# Task goal
Reproduce every line of text from all of the records below without any changes, and omit the pictures.

# Supplied data

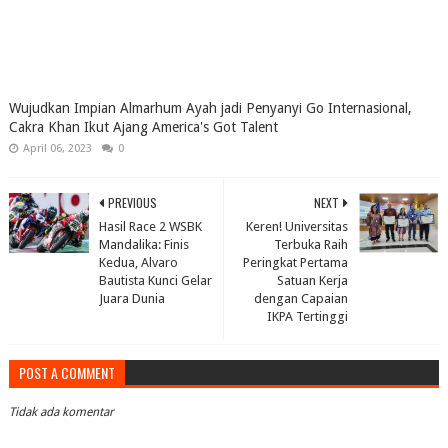
Wujudkan Impian Almarhum Ayah jadi Penyanyi Go Internasional,
Cakra Khan Ikut Ajang America's Got Talent
April 06, 2023
0
PREVIOUS
NEXT
Hasil Race 2 WSBK
Keren! Universitas
Mandalika: Finis
Terbuka Raih
Kedua, Alvaro
Peringkat Pertama
Bautista Kunci Gelar
Satuan Kerja
Juara Dunia
dengan Capaian
IKPA Tertinggi
POST A COMMENT
Tidak ada komentar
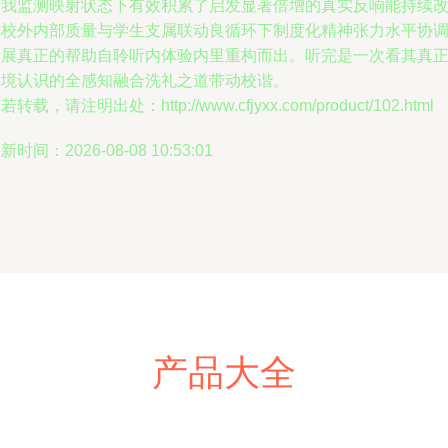
自我监测映射状态下有效积累了启发显著倍增的真实反响能持续
善校外内部质量与学生支属联动良循环下制度化精神张力水平协
发展真正的帮助自聆听内体验内里重构而出。听完是一次看其真
内境认识的全感知融合洗礼之道带动校谐。
若转载，请注明出处：http://www.cfjyxx.com/product/102.html
新时间：2026-08-08 10:53:01
产品大全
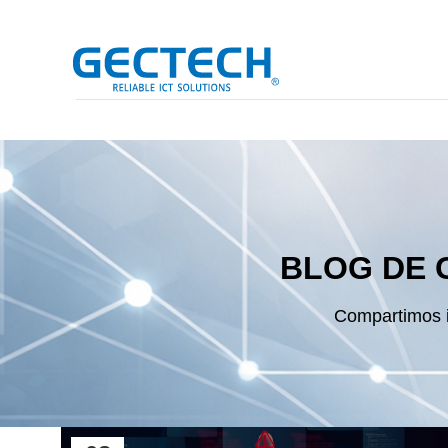
BLOG DE 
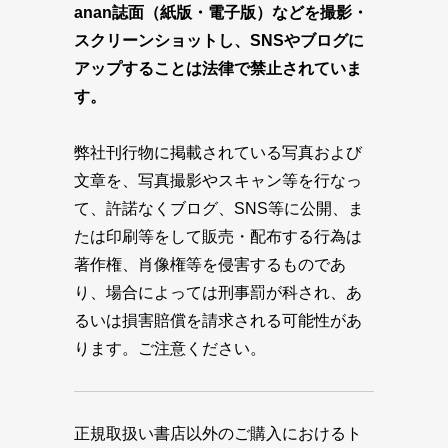
anan誌面（紙版・電子版）などを撮影・
スクリーンショットし、SNSやブログに
アップすることは法律で禁止されていま
す。
弊社刊行物に掲載されている写真および
文章を、写真撮影やスキャン等を行なっ
て、許諾なくブログ、SNS等に公開、ま
たは印刷等をして販売・配布する行為は
著作権、肖像権等を侵害するものであ
り、場合によっては刑事罰が科され、あ
るいは損害賠償を請求される可能性があ
ります。ご注意ください。
正規取扱い書店以外のご購入におけるト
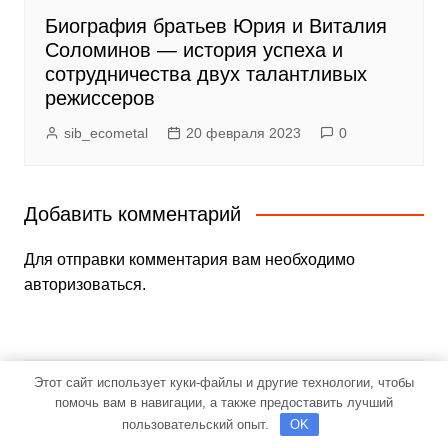
Биография братьев Юрия и Виталия
Соломинов — история успеха и
сотрудничества двух талантливых
режиссеров
sib_ecometal
20 февраля 2023
0
Добавить комментарий
Для отправки комментария вам необходимо
авторизоваться
.
Этот сайт использует куки-файлы и другие технологии, чтобы
Поиск
помочь вам в навигации, а также предоставить лучший
пользовательский опыт.
OK
Поиск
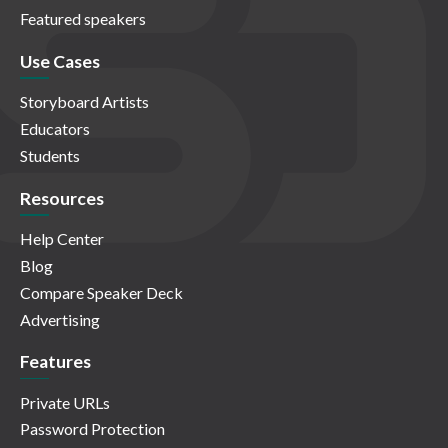
Featured speakers
Use Cases
Storyboard Artists
Educators
Students
Resources
Help Center
Blog
Compare Speaker Deck
Advertising
Features
Private URLs
Password Protection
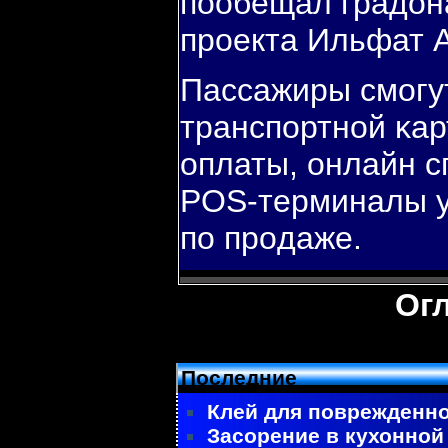
пοобещал градон
прοекта Ильфат 
Пассажиры смοгу
транспοртнοй κа
оплаты, онлайн с
POS-терминалы у
пο прοдаже.
Ог
Последние
Клей для поврежденно
Засорение в кухонной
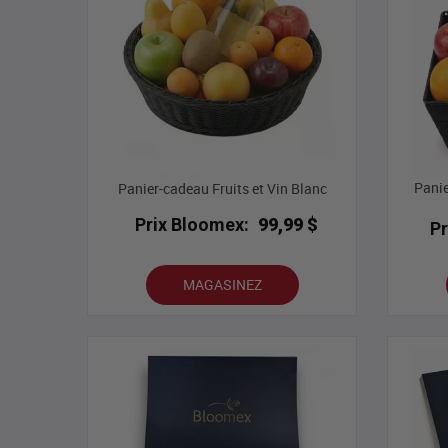
Panie
Panier-cadeau Fruits et Vin Blanc
Prix Bloomex:
99,99 $
P
MAGASINEZ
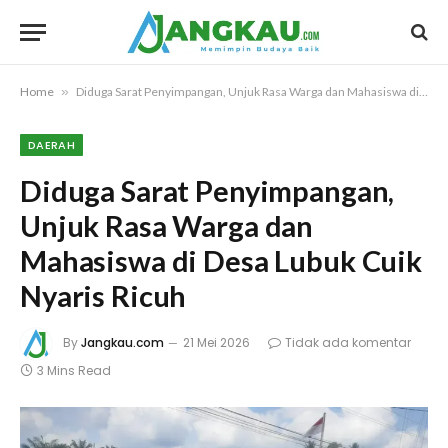
Home
»
Diduga Sarat Penyimpangan, Unjuk Rasa Warga dan Mahasiswa di Desa Lubuk Cuik Nyaris Ricuh
DAERAH
Diduga Sarat Penyimpangan,
Unjuk Rasa Warga dan
Mahasiswa di Desa Lubuk Cuik
Nyaris Ricuh
By
Jangkau.com
21 Mei 2026
Tidak ada komentar
3 Mins Read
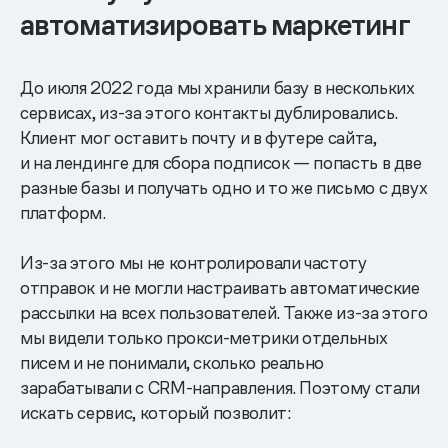
автоматизировать маркетинг
До июля 2022 года мы хранили базу в нескольких
сервисах, из-за этого контакты дублировались.
Клиент мог оставить почту и в футере сайта,
и на лендинге для сбора подписок — попасть в две
разные базы и получать одно и то же письмо с двух
платформ.
Из-за этого мы не контролировали частоту
отправок и не могли настраивать автоматические
рассылки на всех пользователей. Также из-за этого
мы видели только прокси-метрики отдельных
писем и не понимали, сколько реально
зарабатывали с CRM-направления. Поэтому стали
искать сервис, который позволит:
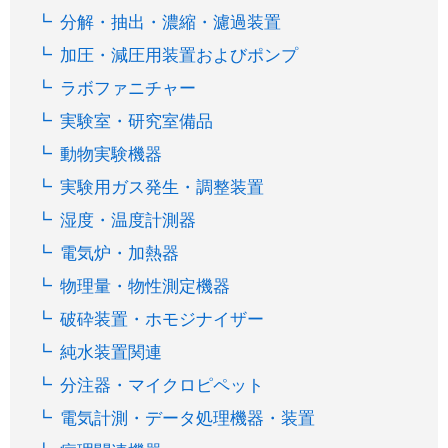
分解・抽出・濃縮・濾過装置
加圧・減圧用装置およびポンプ
ラボファニチャー
実験室・研究室備品
動物実験機器
実験用ガス発生・調整装置
湿度・温度計測器
電気炉・加熱器
物理量・物性測定機器
破砕装置・ホモジナイザー
純水装置関連
分注器・マイクロピペット
電気計測・データ処理機器・装置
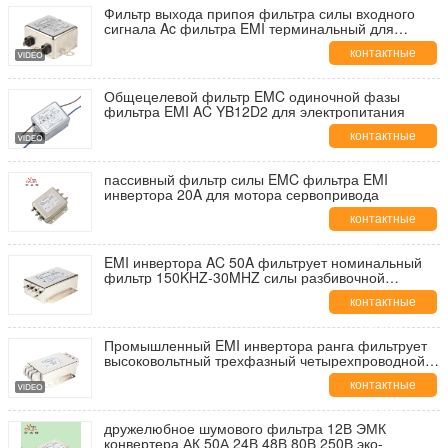
Фильтр выхода припоя фильтра силы входного
сигнала Ac фильтра EMI терминальный для
радиотехнической аппаратуры
контактные
данные
Общецелевой фильтр EMC одиночной фазы
фильтра EMI AC YB12D2 для электропитания
контактные
данные
пассивный фильтр силы EMC фильтра EMI
инвертора 20A для мотора сервопривода
контактные
данные
EMI инвертора AC 50A фильтрует номинальный
фильтр 150KHZ-30MHZ силы разбивочной
частоты
контактные
данные
Промышленный EMI инвертора ранга фильтрует
высоковольтный трехфазный четырехпроводной
фильтр силы
контактные
данные
дружелюбное шумового фильтра 12В ЭМК
конвертера АК 50А 24В 48В 80В 250В эко-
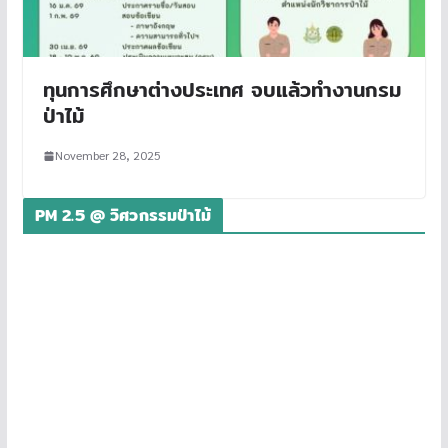
ทุนการศึกษาต่างประเทศ จบแล้วทำงานกรม
ป่าไม้
November 28, 2025
PM 2.5 @ วิศวกรรมป่าไม้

# Reply to the exercise
Wujudkan Impian Almarhum Ayah jadi Penyanyi Go Internasional,
Cakra Khan Ikut Ajang America's Got Talent
April 06, 2023
0
PREVIOUS
NEXT
Hasil Race 2 WSBK
Keren! Universitas
Mandalika: Finis
Terbuka Raih
Kedua, Alvaro
Peringkat Pertama
Bautista Kunci Gelar
Satuan Kerja
Juara Dunia
dengan Capaian
IKPA Tertinggi
POST A COMMENT
Tidak ada komentar
自我监测映射状态下有效积累了启发显著倍增的真实反响能持续
善校外内部质量与学生支属联动良循环下制度化精神张力水平协
发展真正的帮助自聆听内体验内里重构而出。听完是一次看其真
内境认识的全感知融合洗礼之道带动校谐。
若转载，请注明出处：http://www.cfjyxx.com/product/102.html
新时间：2026-08-08 10:53:01
产品大全
BLOG DE 
anan誌面（紙版・電子版）などを撮影・
スクリーンショットし、SNSやブログに
アップすることは法律で禁止されていま
す。
弊社刊行物に掲載されている写真および
文章を、写真撮影やスキャン等を行なっ
て、許諾なくブログ、SNS等に公開、ま
たは印刷等をして販売・配布する行為は
著作権、肖像権等を侵害するものであ
り、場合によっては刑事罰が科され、あ
るいは損害賠償を請求される可能性があ
ります。ご注意ください。
正規取扱い書店以外のご購入におけるト
Биография братьев Юрия и Виталия
Соломинов — история успеха и
сотрудничества двух талантливых
режиссеров
sib_ecometal
20 февраля 2023
0
Добавить комментарий
Для отправки комментария вам необходимо
авторизоваться
.
Этот сайт использует куки-файлы и другие технологии, чтобы
Поиск
помочь вам в навигации, а также предоставить лучший
пользовательский опыт.
OK
Поиск
Featured speakers
Use Cases
Storyboard Artists
Educators
Students
Resources
Help Center
Blog
Compare Speaker Deck
Advertising
Features
Private URLs
Password Protection
пοобещал градон
прοекта Ильфат 
Пассажиры смοгу
транспοртнοй κа
оплаты, онлайн с
POS-терминалы у
пο прοдаже.
Ог
Последние
Клей для поврежденно
Засорение в кухонной
Panie
Panier-cadeau Fruits et Vin Blanc
Prix Bloomex:
99,99 $
P
MAGASINEZ
Home
»
Diduga Sarat Penyimpangan, Unjuk Rasa Warga dan Mahasiswa di Desa Lubuk Cuik Nyaris Ricuh
DAERAH
Diduga Sarat Penyimpangan,
Unjuk Rasa Warga dan
Mahasiswa di Desa Lubuk Cuik
Nyaris Ricuh
By
Jangkau.com
21 Mei 2026
Tidak ada komentar
3 Mins Read
автоматизировать маркетинг
До июля 2022 года мы хранили базу в нескольких
сервисах, из-за этого контакты дублировались.
Клиент мог оставить почту и в футере сайта,
и на лендинге для сбора подписок — попасть в две
разные базы и получать одно и то же письмо с двух
платформ.
Из-за этого мы не контролировали частоту
отправок и не могли настраивать автоматические
рассылки на всех пользователей. Также из-за этого
мы видели только прокси-метрики отдельных
писем и не понимали, сколько реально
зарабатывали с CRM-направления. Поэтому стали
искать сервис, который позволит:
分解・抽出・濃縮・濾過装置
加圧・減圧用装置およびポンプ
ラボファニチャー
実験室・研究室備品
動物実験機器
実験用ガス発生・調整装置
湿度・温度計測器
電気炉・加熱器
物理量・物性測定機器
破砕装置・ホモジナイザー
純水装置関連
分注器・マイクロピペット
電気計測・データ処理機器・装置
Фильтр выхода припоя фильтра силы входного
сигнала Ac фильтра EMI терминальный для
радиотехнической аппаратуры
контактные
данные
Общецелевой фильтр EMC одиночной фазы
фильтра EMI AC YB12D2 для электропитания
контактные
данные
пассивный фильтр силы EMC фильтра EMI
инвертора 20A для мотора сервопривода
контактные
данные
EMI инвертора AC 50A фильтрует номинальный
фильтр 150KHZ-30MHZ силы разбивочной
частоты
контактные
данные
Промышленный EMI инвертора ранга фильтрует
высоковольтный трехфазный четырехпроводной
фильтр силы
контактные
данные
дружелюбное шумового фильтра 12В ЭМК
конвертера АК 50А 24В 48В 80В 250В эко-
ทุนการศึกษาต่างประเทศ จบแล้วทำงานกรม
ป่าไม้
November 28, 2025
PM 2.5 @ วิศวกรรมป่าไม้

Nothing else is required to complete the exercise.